(Saved data entries)
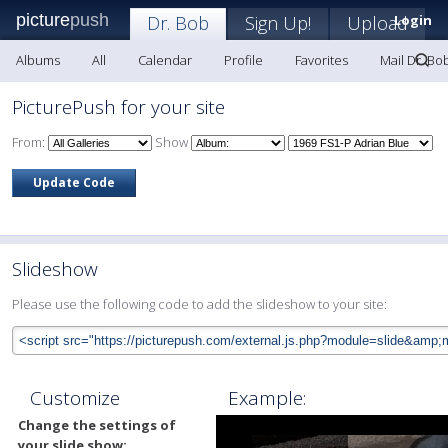
picture
push
Dr. Bob
Sign Up!
Upload
Login
Albums
All
Calendar
Profile
Favorites
Mail Dr. Bo
PicturePush for your site
From:
Show
Slideshow
Please use the following code to add the slideshow to your site:
Customize
Example:
Change the settings of
your slide show:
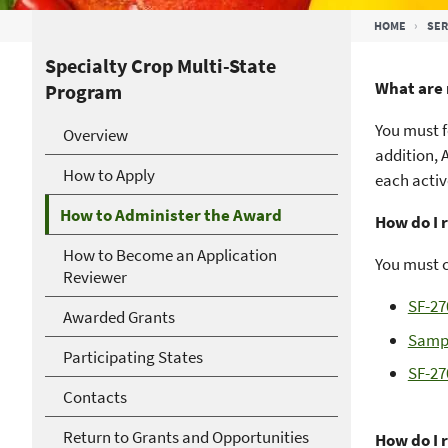
Breadcrumb
HOME
SER
Specialty Crop Multi-State
What are 
Program
You must f
Overview
addition, 
How to Apply
each activ
How to Administer the Award
How do I 
How to Become an Application
You must 
Reviewer
SF-27
Awarded Grants
Sampl
Participating States
SF-27
Contacts
Return to Grants and Opportunities
How do I 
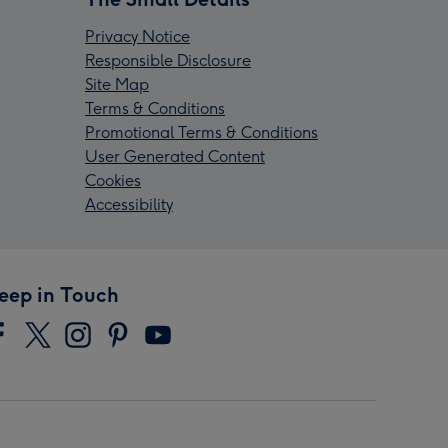
Privacy Notice
Responsible Disclosure
Site Map
Terms & Conditions
Promotional Terms & Conditions
User Generated Content
Cookies
Accessibility
eep in Touch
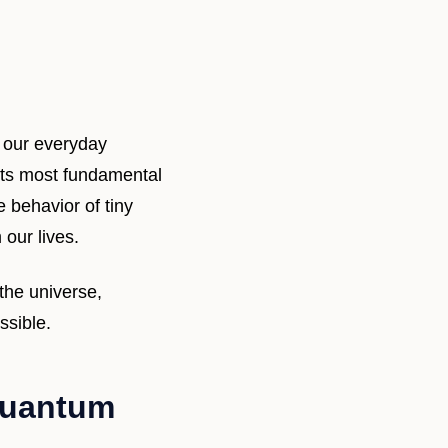
 our everyday
 its most fundamental
e behavior of tiny
 our lives.
the universe,
ssible.
 Quantum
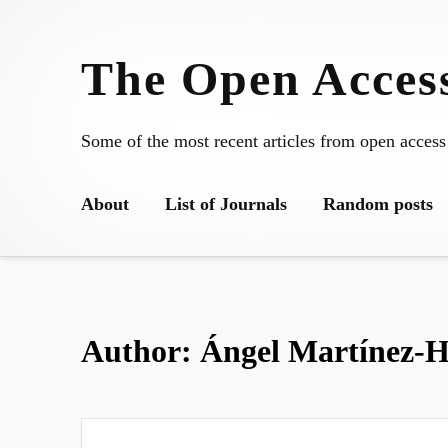
Skip
to
The Open Access
content
Some of the most recent articles from open access
About
List of Journals
Random posts
Author:
Ángel Martínez-H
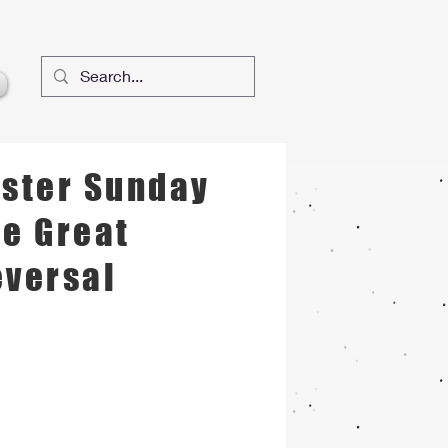
 Jesus's Name
aster Sunday
e Great
eversal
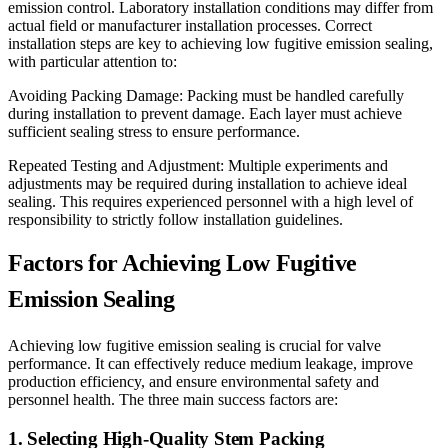
emission control. Laboratory installation conditions may differ from
actual field or manufacturer installation processes. Correct
installation steps are key to achieving low fugitive emission sealing,
with particular attention to:
Avoiding Packing Damage: Packing must be handled carefully
during installation to prevent damage. Each layer must achieve
sufficient sealing stress to ensure performance.
Repeated Testing and Adjustment: Multiple experiments and
adjustments may be required during installation to achieve ideal
sealing. This requires experienced personnel with a high level of
responsibility to strictly follow installation guidelines.
Factors for Achieving Low Fugitive
Emission Sealing
Achieving low fugitive emission sealing is crucial for valve
performance. It can effectively reduce medium leakage, improve
production efficiency, and ensure environmental safety and
personnel health. The three main success factors are:
1. Selecting High-Quality Stem Packing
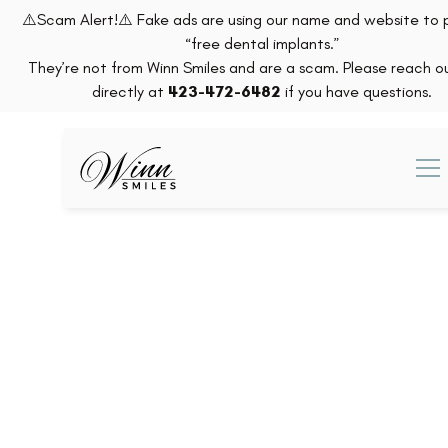
⚠️Scam Alert!⚠️ Fake ads are using our name and website to
“free dental implants.”
They’re not from Winn Smiles and are a scam. Please reach ou
directly at
423-472-6482
if you have questions.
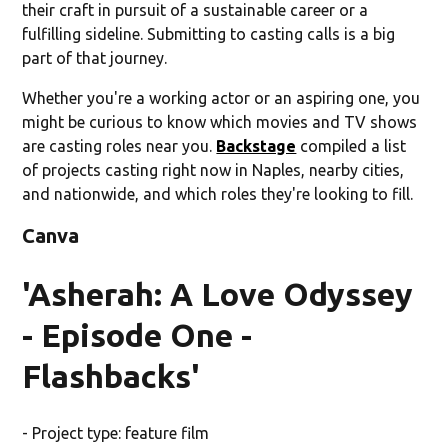
their craft in pursuit of a sustainable career or a
fulfilling sideline. Submitting to casting calls is a big
part of that journey.
Whether you're a working actor or an aspiring one, you
might be curious to know which movies and TV shows
are casting roles near you.
Backstage
compiled a list
of projects casting right now in Naples, nearby cities,
and nationwide, and which roles they're looking to fill.
Canva
'Asherah: A Love Odyssey
- Episode One -
Flashbacks'
- Project type: feature film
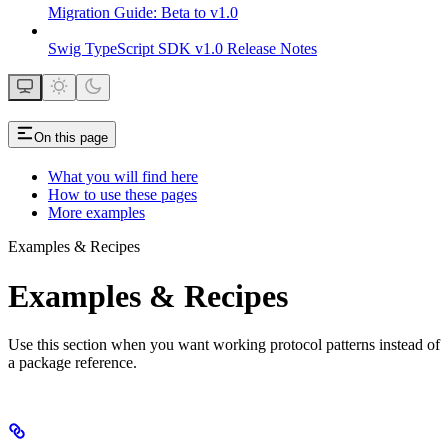
Migration Guide: Beta to v1.0
Swig TypeScript SDK v1.0 Release Notes
On this page
What you will find here
How to use these pages
More examples
Examples & Recipes
Examples & Recipes
Use this section when you want working protocol patterns instead of
a package reference.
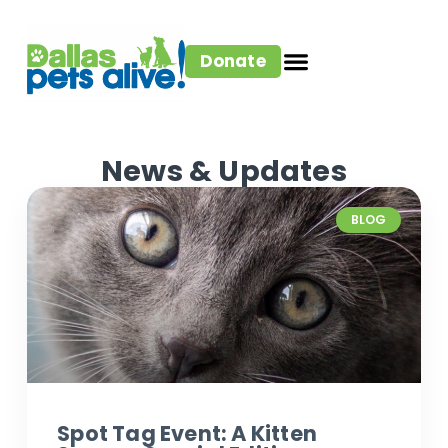
Donate
News & Updates
BLOG
Spot Tag Event: A Kitten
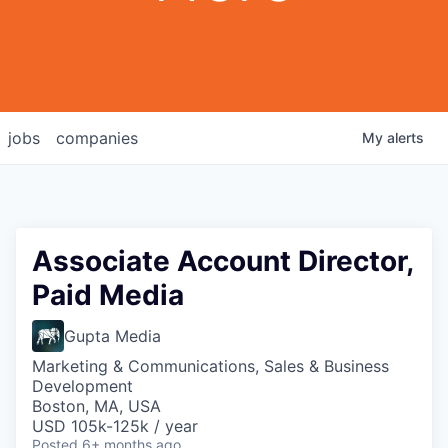
jobs
companies
My
alerts
Associate Account Director,
Paid Media
Gupta Media
Marketing & Communications, Sales & Business
Development
Boston, MA, USA
USD 105k-125k / year
Posted
6+ months ago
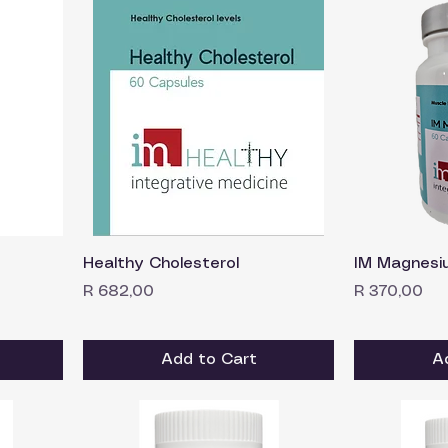
Healthy Cholesterol
IM Magnesi
Price
Price
R 682,00
R 370,00
Add to Cart
A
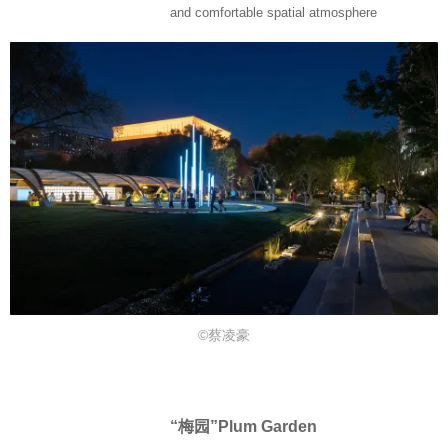
and comfortable spatial atmosphere
©蔡凌豪
“梅园”Plum Garden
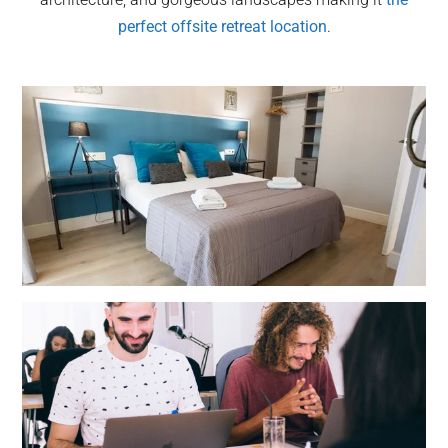
perfect offsite retreat location
.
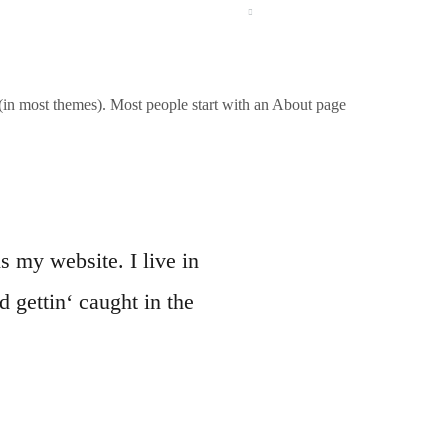
REFERENZEN
QUALITÄT
KONTAKT
n (in most themes). Most people start with an About page
s my website. I live in
 gettin‘ caught in the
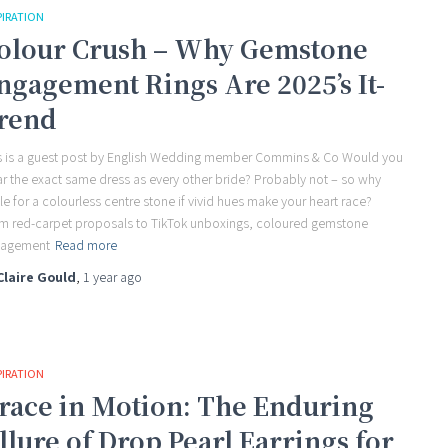
PIRATION
olour Crush – Why Gemstone
ngagement Rings Are 2025’s It-
rend
s is a guest post by English Wedding member Commins & Co Would you
r the exact same dress as every other bride? Probably not – so why
tle for a colourless centre stone if vivid hues make your heart race?
m red-carpet proposals to TikTok unboxings, coloured gemstone
gagement
Read more
Claire Gould
,
1 year
ago
PIRATION
race in Motion: The Enduring
llure of Drop Pearl Earrings for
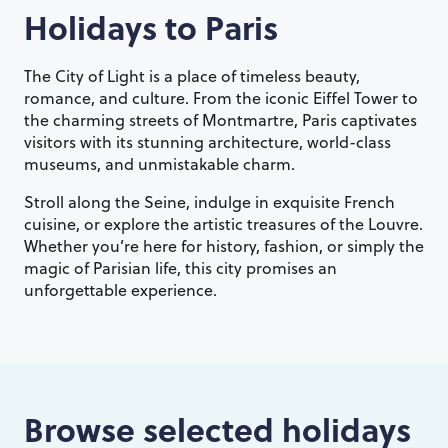
Holidays to
Paris
The City of Light is a place of timeless beauty,
romance, and culture. From the iconic Eiffel Tower to
the charming streets of Montmartre, Paris captivates
visitors with its stunning architecture, world-class
museums, and unmistakable charm.
Stroll along the Seine, indulge in exquisite French
cuisine, or explore the artistic treasures of the Louvre.
Whether you’re here for history, fashion, or simply the
magic of Parisian life, this city promises an
unforgettable experience.
Browse selected holidays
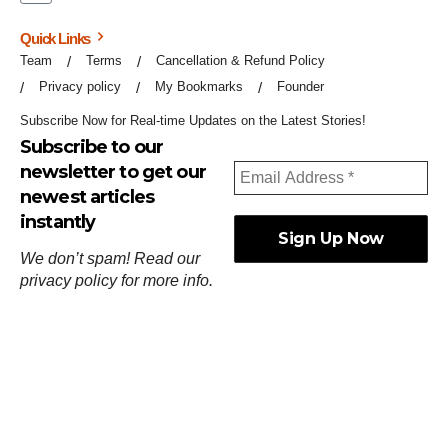
Quick Links
Team
Terms
Cancellation & Refund Policy
Privacy policy
My Bookmarks
Founder
Subscribe Now for Real-time Updates on the Latest Stories!
Subscribe to our
newsletter to get our
newest articles
instantly
We don’t spam! Read our
privacy policy
for more info.
ஓர்ந்துகண் ணோடாது இறைபுரிந்து யார்மாட்டும்
தேர்ந்துசெய் வஃதே முறை
[
குறள்:செங்கோன்மை:541
].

**Assignment:**
Can you turn every line of text in the data above into a Markdown table with two columns, "Row" and "Line," numbering the rows and skipping blank lines? Leave the pictures out.

**Task output:**
| Row | Line |
|---|---|
| 1 | picture |
| 2 | push |
| 3 | Dr. Bob |
| 4 | Sign Up! |
| 5 | Upload |
| 6 | Login |
| 7 | Albums |
| 8 | All |
| 9 | Calendar |
| 10 | Profile |
| 11 | Favorites |
| 12 | Mail Dr. Bo |
| 13 | PicturePush for your site |
| 14 | From: |
| 15 | Show |
| 16 | Slideshow |
| 17 | Please use the following code to add the slideshow to your site: |
| 18 | Customize |
| 19 | Example: |
| 20 | Change the settings of |
| 21 | your slide show: |
| 22 | Breadcrumb |
| 23 | HOME |
| 24 | SER |
| 25 | Specialty Crop Multi-State |
| 26 | What are  |
| 27 | Program |
| 28 | You must f |
| 29 | Overview |
| 30 | addition,  |
| 31 | How to Apply |
| 32 | each activ |
| 33 | How to Administer the Award |
| 34 | How do I  |
| 35 | How to Become an Application |
| 36 | You must  |
| 37 | Reviewer |
| 38 | SF-27 |
| 39 | Awarded Grants |
| 40 | Sampl |
| 41 | Participating States |
| 42 | SF-27 |
| 43 | Contacts |
| 44 | Return to Grants and Opportunities |
| 45 | How do I  |
| 46 | Privacy Notice |
| 47 | Responsible Disclosure |
| 48 | Site Map |
| 49 | Terms & Conditions |
| 50 | Promotional Terms & Conditions |
| 51 | User Generated Content |
| 52 | Cookies |
| 53 | Accessibility |
| 54 | eep in Touch |
| 55 |  our everyday |
| 56 |  its most fundamental |
| 57 | e behavior of tiny |
| 58 |  our lives. |
| 59 | the universe, |
| 60 | ssible. |
| 61 |  Quantum |
| 62 | Skip |
| 63 | to |
| 64 | The Open Access |
| 65 | content |
| 66 | Some of the most recent articles from open access |
| 67 | About |
| 68 | List of Journals |
| 69 | Random posts |
| 70 | Author: |
| 71 | Ángel Martínez-H |
| 72 |  Jesus's Name |
| 73 | aster Sunday |
| 74 | e Great |
| 75 | eversal |
| 76 | emission control. Laboratory installation conditions may differ from |
| 77 | actual field or manufacturer installation processes. Correct |
| 78 | installation steps are key to achieving low fugitive emission sealing, |
| 79 | with particular attention to: |
| 80 | Avoiding Packing Damage: Packing must be handled carefully |
| 81 | during installation to prevent damage. Each layer must achieve |
| 82 | sufficient sealing stress to ensure performance. |
| 83 | Repeated Testing and Adjustment: Multiple experiments and |
| 84 | adjustments may be required during installation to achieve ideal |
| 85 | sealing. This requires experienced personnel with a high level of |
| 86 | responsibility to strictly follow installation guidelines. |
| 87 | Factors for Achieving Low Fugitive |
| 88 | Emission Sealing |
| 89 | Achieving low fugitive emission sealing is crucial for valve |
| 90 | performance. It can effectively reduce medium leakage, improve |
| 91 | production efficiency, and ensure environmental safety and |
| 92 | personnel health. The three main success factors are: |
| 93 | 1. Selecting High-Quality Stem Packing |
| 94 | ⚠️Scam Alert!⚠️ Fake ads are using our name and website to |
| 95 | “free dental implants.” |
| 96 | They’re not from Winn Smiles and are a scam. Please reach ou |
| 97 | directly at |
| 98 | 423-472-6482 |
| 99 | if you have questions. |
| 100 | their craft in pursuit of a sustainable career or a |
| 101 | fulfilling sideline. Submitting to casting calls is a big |
| 102 | part of that journey. |
| 103 | Whether you're a working actor or an aspiring one, you |
| 104 | might be curious to know which movies and TV shows |
| 105 | are casting roles near you. |
| 106 | Backstage |
| 107 | compiled a list |
| 108 | of projects casting right now in Naples, nearby cities, |
| 109 | and nationwide, and which roles they're looking to fill. |
| 110 | Canva |
| 111 | 'Asherah: A Love Odyssey |
| 112 | - Episode One - |
| 113 | Flashbacks' |
| 114 | - Project type: feature film |
| 115 | Migration Guide: Beta to v1.0 |
| 116 | Swig TypeScript SDK v1.0 Release Notes |
| 117 | On this page |
| 118 | What you will find here |
| 119 | How to use these pages |
| 120 | More examples |
| 121 | Examples & Recipes |
| 122 | Examples & Recipes |
| 123 | Use this section when you want working protocol patterns instead of |
| 124 | a package reference. |
| 125 | Donate |
| 126 | News & Updates |
| 127 | BLOG |
| 128 | Spot Tag Event: A Kitten |
| 129 | jobs |
| 130 | companies |
| 131 | My |
| 132 | alerts |
| 133 | Associate Account Director, |
| 134 | Paid Media |
| 135 | Gupta Media |
| 136 | Marketing & Communications, Sales & Business |
| 137 | Development |
| 138 | Boston, MA, USA |
| 139 | USD 105k-125k / year |
| 140 | Posted |
| 141 | 6+ months ago |
| 142 | Healthy Cholesterol |
| 143 | IM Magnesi |
| 144 | Price |
| 145 | Price |
| 146 | R 682,00 |
| 147 | R 370,00 |
| 148 | Add to Cart |
| 149 | A |
| 150 | and comfortable spatial atmosphere |
| 151 | ©蔡凌豪 |
| 152 | “梅园”Plum Garden |
| 153 | perfect offsite retreat location |
| 154 | . |
| 155 | REFERENZEN |
| 156 | QUALITÄT |
| 157 | KONTAKT |
| 158 | n (in most themes). Most people start with an About page |
| 159 | s my website. I live in |
| 160 |  gettin‘ caught in the |
| 161 | PIRATION |
| 162 | olour Crush – Why Gemstone |
| 163 | ngagement Rings Are 2025’s It- |
| 164 | rend |
| 165 | s is a guest post by English Wedding member Commins & Co Would you |
| 166 | r the exact same dress as every other bride? Probably not – so why |
| 167 | tle for a colourless centre stone if vivid hues make your heart race? |
| 168 | m red-carpet proposals to TikTok unboxings, coloured gemstone |
| 169 | gagement |
| 170 | Read more |
| 171 | Claire Gould |
| 172 | , |
| 173 | 1 year |
| 174 | ago |
| 175 | PIRATION |
| 176 | race in Motion: The Enduring |
| 177 | llure of Drop Pearl Earrings for |
| 178 | Holidays to |
| 179 | Paris |
| 180 | The City of Light is a place of timeless beauty, |
| 181 | romance, and culture. From the iconic Eiffel Tower to |
| 182 | the charming streets of Montmartre, Paris captivates |
| 183 | visitors with its stunning architecture, world-class |
| 184 | museums, and unmistakable charm. |
| 185 | Stroll along the Seine, indulge in exquisite French |
| 186 | cuisine, or explore the artistic treasures of the Louvre. |
| 187 | Whether you’re here for history, fashion, or simply the |
| 188 | magic of Parisian life, this city promises an |
| 189 | unforgettable experience. |
| 190 | Browse selected holidays |
| 191 | Quick Links |
| 192 | Team |
| 193 | Terms |
| 194 | Cancellation & Refund Policy |
| 195 | Privacy policy |
| 196 | My Bookmarks |
| 197 | Founder |
| 198 | Subscribe Now for Real-time Updates on the Latest Stories! |
| 199 | Subscribe to our |
| 200 | newsletter to get our |
| 201 | newest articles |
| 202 | instantly |
| 203 | We don’t spam! Read our |
| 204 | privacy policy |
| 205 | for more info. |
| 206 | ஓர்ந்துகண் ணோடாது இறைபுரிந்து யார்மாட்டும் |
| 207 | தேர்ந்துசெய் வஃதே முறை |
| 208 | [ |
| 209 | குறள்:செங்கோன்மை:541 |
| 210 | ]. |